My point in noting Americans’ lack of concern over Global Warming was not in the manner of scientific proof. Popular opinion (or the number of scientists who agree with a UN report) has no more bearing on science than it does history. If 53% of Americans believed that Germany bombed Pearl Harbor, that wouldn’t make it true. But it is relevant when we talk about on which causes we are going to fritter away taxpayer money. Governing is choosing, and it’s a poorly governed country that goes bankrupt spending money on a crisis that its people either don’t believe is happening or don’t believe can be solved by humans. Science is not a democracy, but government spending is subject to one.
The IPCC is not reliable, and you belie your bias by implying there is any industrial pressure applied to the IPCC. What evidence do you have for such a claim–that an inter-governmental panel of the UN is influenced by corporations?

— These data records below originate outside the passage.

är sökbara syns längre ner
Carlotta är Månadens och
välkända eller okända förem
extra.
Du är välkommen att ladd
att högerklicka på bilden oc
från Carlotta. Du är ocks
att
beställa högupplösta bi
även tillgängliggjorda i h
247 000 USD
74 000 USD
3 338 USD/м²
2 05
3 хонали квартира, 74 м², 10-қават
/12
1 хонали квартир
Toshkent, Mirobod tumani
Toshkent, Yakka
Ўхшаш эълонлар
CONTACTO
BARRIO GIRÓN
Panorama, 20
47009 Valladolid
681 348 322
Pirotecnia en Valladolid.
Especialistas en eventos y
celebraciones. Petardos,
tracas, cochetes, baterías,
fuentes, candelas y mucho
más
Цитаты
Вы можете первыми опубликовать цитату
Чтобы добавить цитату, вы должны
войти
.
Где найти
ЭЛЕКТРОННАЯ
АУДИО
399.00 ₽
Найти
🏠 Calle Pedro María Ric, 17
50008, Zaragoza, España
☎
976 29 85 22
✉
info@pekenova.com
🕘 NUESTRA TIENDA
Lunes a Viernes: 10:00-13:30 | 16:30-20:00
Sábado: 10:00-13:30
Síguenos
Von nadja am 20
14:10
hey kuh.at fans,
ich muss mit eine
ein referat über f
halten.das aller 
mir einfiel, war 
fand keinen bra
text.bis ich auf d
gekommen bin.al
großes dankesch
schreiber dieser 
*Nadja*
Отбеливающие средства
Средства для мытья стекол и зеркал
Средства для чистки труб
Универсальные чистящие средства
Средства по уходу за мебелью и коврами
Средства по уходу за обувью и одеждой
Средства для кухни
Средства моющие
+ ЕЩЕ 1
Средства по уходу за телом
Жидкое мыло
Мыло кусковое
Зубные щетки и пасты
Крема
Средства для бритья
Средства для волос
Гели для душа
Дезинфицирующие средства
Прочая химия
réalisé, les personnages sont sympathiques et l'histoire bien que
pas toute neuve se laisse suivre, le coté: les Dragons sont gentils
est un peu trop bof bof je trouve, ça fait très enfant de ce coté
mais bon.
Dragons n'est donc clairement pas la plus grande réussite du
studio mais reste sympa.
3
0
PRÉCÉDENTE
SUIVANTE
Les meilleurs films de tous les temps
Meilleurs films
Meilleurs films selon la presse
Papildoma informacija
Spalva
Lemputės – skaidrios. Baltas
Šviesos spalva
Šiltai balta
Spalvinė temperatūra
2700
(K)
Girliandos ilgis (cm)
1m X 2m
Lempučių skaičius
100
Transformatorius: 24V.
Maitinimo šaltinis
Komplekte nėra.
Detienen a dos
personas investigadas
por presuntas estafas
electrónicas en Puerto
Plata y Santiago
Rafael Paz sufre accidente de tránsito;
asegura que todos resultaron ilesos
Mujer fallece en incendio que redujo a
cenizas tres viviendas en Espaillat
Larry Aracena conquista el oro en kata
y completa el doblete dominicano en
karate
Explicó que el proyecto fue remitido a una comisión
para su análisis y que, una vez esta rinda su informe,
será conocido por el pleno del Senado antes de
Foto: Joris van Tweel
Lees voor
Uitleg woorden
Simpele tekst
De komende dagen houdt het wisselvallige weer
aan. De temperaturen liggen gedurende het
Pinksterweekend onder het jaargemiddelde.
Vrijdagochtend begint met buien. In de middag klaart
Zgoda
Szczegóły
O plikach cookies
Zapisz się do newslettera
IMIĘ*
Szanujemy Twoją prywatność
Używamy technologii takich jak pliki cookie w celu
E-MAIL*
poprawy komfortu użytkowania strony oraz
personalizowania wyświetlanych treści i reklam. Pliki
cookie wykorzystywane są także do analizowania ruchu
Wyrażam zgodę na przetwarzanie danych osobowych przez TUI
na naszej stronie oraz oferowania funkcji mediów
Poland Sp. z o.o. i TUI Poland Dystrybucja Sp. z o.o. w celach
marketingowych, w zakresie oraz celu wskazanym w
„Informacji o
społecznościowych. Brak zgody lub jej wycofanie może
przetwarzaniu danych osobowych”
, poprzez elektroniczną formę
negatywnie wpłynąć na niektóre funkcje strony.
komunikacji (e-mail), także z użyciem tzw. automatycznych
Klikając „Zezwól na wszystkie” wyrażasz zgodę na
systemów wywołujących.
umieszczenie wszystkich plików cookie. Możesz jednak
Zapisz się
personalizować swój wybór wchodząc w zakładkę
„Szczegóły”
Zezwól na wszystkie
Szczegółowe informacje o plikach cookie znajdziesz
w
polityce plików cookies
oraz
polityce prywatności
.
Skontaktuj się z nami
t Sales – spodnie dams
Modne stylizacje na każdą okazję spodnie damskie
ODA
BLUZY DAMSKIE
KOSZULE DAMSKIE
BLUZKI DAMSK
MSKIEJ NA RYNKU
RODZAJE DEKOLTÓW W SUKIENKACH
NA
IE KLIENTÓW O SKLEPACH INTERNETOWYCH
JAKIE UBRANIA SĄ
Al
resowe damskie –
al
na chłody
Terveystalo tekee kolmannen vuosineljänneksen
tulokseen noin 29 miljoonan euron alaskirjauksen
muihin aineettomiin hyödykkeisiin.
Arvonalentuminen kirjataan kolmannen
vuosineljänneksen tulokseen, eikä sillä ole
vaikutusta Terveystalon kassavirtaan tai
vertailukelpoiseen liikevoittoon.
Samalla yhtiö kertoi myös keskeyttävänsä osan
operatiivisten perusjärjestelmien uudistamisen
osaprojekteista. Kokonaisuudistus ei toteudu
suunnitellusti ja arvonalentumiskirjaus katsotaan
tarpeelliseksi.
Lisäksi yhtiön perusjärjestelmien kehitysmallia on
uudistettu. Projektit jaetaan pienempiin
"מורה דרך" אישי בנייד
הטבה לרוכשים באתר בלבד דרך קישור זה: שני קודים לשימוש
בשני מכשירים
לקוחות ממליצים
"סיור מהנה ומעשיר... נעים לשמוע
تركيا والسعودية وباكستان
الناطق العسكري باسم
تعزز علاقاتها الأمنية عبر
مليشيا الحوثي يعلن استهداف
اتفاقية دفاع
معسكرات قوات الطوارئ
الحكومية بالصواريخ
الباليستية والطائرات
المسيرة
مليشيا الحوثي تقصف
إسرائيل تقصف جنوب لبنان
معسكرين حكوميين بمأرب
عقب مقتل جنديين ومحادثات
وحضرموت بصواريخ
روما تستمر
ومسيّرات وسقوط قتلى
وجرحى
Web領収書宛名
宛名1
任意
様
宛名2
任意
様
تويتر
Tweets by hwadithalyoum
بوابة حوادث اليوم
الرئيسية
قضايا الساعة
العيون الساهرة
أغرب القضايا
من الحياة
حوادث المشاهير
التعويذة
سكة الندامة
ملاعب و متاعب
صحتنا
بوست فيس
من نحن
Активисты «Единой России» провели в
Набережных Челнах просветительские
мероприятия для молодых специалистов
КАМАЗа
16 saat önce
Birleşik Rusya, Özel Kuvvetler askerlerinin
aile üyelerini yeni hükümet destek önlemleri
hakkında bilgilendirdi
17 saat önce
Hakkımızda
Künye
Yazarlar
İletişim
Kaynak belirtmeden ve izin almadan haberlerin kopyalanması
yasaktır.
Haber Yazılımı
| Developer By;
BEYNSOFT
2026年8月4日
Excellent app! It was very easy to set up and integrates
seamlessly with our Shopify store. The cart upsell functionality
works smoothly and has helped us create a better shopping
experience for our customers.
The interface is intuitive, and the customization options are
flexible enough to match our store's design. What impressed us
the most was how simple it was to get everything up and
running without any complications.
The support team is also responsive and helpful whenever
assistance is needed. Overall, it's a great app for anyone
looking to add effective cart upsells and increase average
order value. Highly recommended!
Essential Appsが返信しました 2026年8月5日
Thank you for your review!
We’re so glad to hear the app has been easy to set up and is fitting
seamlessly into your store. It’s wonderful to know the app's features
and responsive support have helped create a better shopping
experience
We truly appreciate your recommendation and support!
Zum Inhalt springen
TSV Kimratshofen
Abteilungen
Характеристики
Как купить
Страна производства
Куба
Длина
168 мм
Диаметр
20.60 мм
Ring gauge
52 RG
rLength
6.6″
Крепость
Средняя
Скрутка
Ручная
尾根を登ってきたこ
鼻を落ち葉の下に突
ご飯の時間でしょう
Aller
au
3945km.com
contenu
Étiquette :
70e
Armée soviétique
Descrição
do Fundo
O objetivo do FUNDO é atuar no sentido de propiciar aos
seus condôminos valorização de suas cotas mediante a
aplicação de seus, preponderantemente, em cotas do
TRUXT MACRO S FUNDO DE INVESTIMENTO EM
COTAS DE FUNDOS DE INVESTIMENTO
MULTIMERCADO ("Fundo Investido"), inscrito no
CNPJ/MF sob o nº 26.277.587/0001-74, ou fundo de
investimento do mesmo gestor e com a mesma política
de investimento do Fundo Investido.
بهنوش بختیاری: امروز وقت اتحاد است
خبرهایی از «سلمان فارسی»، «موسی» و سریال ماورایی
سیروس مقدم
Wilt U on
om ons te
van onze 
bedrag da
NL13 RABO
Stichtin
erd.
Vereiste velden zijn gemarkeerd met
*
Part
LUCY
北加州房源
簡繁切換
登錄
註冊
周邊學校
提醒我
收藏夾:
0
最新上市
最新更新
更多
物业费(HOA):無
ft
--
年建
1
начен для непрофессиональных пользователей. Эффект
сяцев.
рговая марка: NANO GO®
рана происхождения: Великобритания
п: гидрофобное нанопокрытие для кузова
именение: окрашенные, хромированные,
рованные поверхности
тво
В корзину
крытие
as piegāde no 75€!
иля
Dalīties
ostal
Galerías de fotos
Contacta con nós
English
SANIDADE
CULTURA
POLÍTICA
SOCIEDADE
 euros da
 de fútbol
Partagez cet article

In contrary, the East Anglia Climate Research Unit was censured for conspiring to manipulate data and findings on which the IPCC based its report in order to ensure the study would “prove” Global Warming™ exists. In fact, several of the scientists whose names are used to add weight have objected, say the summary is inconsistent with their findings, and they do not support the hysteria. Tom Tripp, the study’s lead author, is just one: http://www.heraldextra.com/news/local/article_fccab79f-0d21-55e2-9dfd-1991fb43ba18.html?
Government sponsored research will never find that a problem doesn’t exist. To think so is to be naive to history and human nature.